3) The Islamic State in Libya. With as many as 6,000 fighters, ISIL in Libya controls large sections of territory, but is under pressure from government troops who have captured much of the coastal city of Sirte.
4) The Islamic State in Nigeria. Also known as Boko Haram, the terror group has killed thousands of innocents and displaced more than 1 million people.
5) The Islamic State-Khorasan Province. The Afghan affiliate of ISIL has attracted hundreds of ex-Taliban and the Iraq-Syria base has provided financing as the group’s ranks have swelled to as many as 3,000. The U.S. command in Kabul, which generally ignored the affiliate for months, now is authorized to bomb Khorasan fighting positions that could directly threaten American troops.
6) The Islamic State in Yemen.
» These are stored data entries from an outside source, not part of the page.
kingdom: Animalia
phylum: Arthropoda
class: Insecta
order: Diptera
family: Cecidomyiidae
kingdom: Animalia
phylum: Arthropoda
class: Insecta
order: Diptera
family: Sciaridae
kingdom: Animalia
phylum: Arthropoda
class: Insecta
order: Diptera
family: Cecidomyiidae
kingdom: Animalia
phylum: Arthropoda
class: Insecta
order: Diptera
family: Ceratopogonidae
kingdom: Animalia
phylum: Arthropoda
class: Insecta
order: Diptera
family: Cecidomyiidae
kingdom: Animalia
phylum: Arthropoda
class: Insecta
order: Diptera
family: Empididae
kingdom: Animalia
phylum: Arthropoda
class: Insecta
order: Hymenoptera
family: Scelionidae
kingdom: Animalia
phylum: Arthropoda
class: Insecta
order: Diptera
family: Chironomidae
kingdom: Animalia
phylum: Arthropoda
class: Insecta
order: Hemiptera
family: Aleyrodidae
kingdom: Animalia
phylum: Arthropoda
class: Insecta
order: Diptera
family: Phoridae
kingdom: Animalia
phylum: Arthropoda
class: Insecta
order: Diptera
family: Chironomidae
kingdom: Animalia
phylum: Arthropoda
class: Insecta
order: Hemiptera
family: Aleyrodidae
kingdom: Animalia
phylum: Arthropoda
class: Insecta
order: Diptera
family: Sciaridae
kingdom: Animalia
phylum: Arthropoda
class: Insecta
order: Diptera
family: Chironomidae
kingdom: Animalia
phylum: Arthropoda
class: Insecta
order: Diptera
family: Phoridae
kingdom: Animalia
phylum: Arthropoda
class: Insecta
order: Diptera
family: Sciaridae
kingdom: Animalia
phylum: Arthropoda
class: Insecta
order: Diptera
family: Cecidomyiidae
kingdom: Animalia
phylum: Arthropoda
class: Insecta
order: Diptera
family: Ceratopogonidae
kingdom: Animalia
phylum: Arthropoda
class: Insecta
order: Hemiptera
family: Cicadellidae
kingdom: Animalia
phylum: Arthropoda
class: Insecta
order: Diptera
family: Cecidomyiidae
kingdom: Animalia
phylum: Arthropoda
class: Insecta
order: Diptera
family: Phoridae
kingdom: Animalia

The group is capitalizing on the country’s chaos, as Iranian-backed rebels and various Sunni groups fight for control, by unleashing a series of attacks on Shi’ite mosques.
“The Obama administration’s slow response to the rise of ISIS gave the group the freedom to franchise across much of the globe,” Maginnis said. “Add to that the explosive effectiveness of ISIL’s very effective public relations arm, billions of dollars in its treasury and a large and easily manipulated young male Muslim population, and no wonder ISIL’s caliphate now includes six armies and perhaps hundreds of thousands of supporters across at least 13 countries and growing.”
Brennan said that, although ISIL has lost territory, leaders and cash, it is still generating tens of millions of dollars and remains “a formidable, resilient and largely cohesive enemy, and we anticipate that the group will adjust its strategy and tactics in an effort to regain momentum.”
The six affiliates singled out in the CRS report are helping to “preserve its capacity for terrorism, regardless of events in Iraq and Syria. In fact, as the pressure mounts on ISIL, we judge that it will intensify its global terror campaign to maintain its dominance of the global terrorism agenda.”